Copy out the lines of the records below, unchanged, from the line with "pose: elev=281.2 azim=83.8" to the line with "Dot at: (256, 176)", including both of those lines.

════════════════════

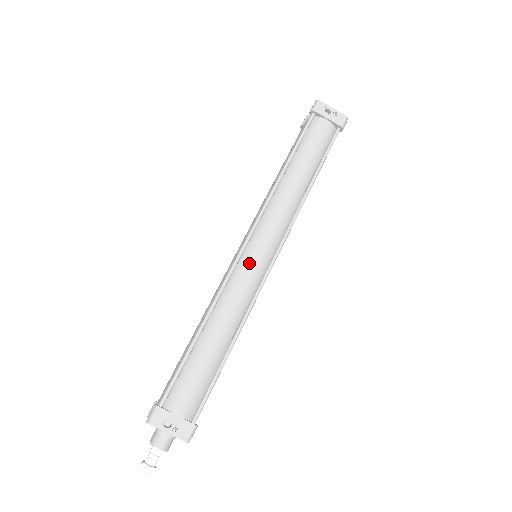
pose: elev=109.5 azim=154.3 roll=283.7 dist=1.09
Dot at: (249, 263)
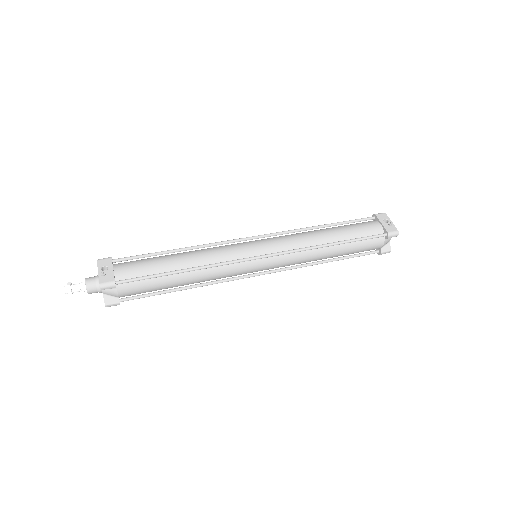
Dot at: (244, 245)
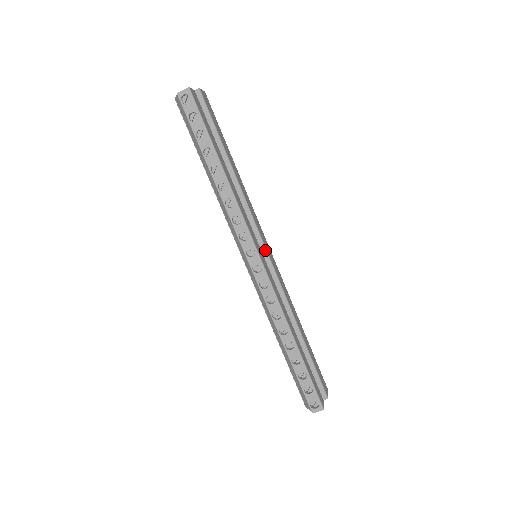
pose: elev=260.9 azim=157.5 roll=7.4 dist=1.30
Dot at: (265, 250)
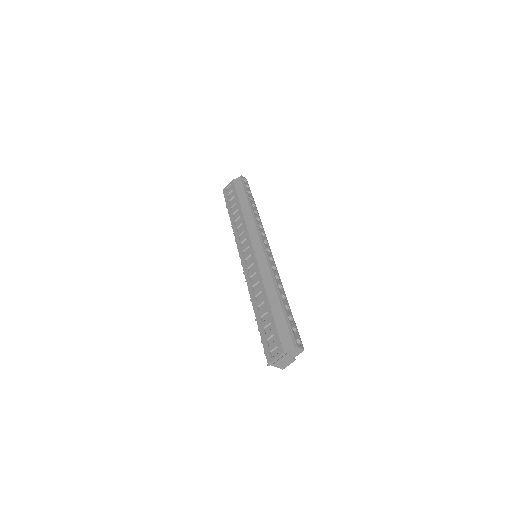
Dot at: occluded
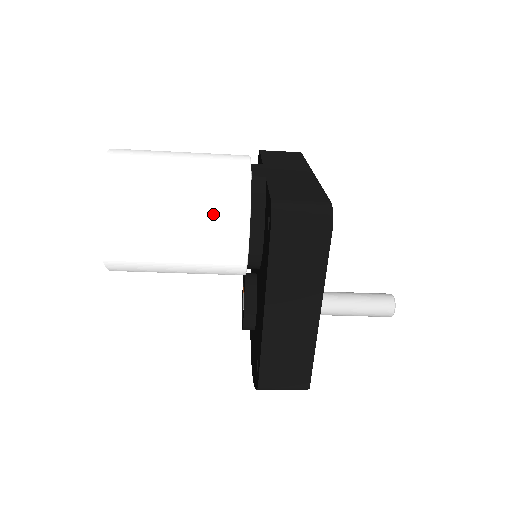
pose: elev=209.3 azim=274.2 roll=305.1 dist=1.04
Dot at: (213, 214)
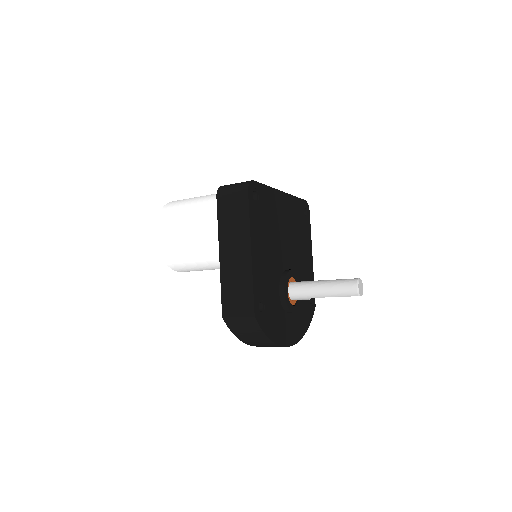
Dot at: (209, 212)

════════════════════

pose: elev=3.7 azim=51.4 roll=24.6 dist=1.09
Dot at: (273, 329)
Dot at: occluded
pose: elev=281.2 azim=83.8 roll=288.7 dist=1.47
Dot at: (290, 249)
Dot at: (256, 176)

════════════════════

#### Worked answer:
pose: elev=281.2 azim=83.8 roll=288.7 dist=1.47
Dot at: (290, 249)
Dot at: (256, 176)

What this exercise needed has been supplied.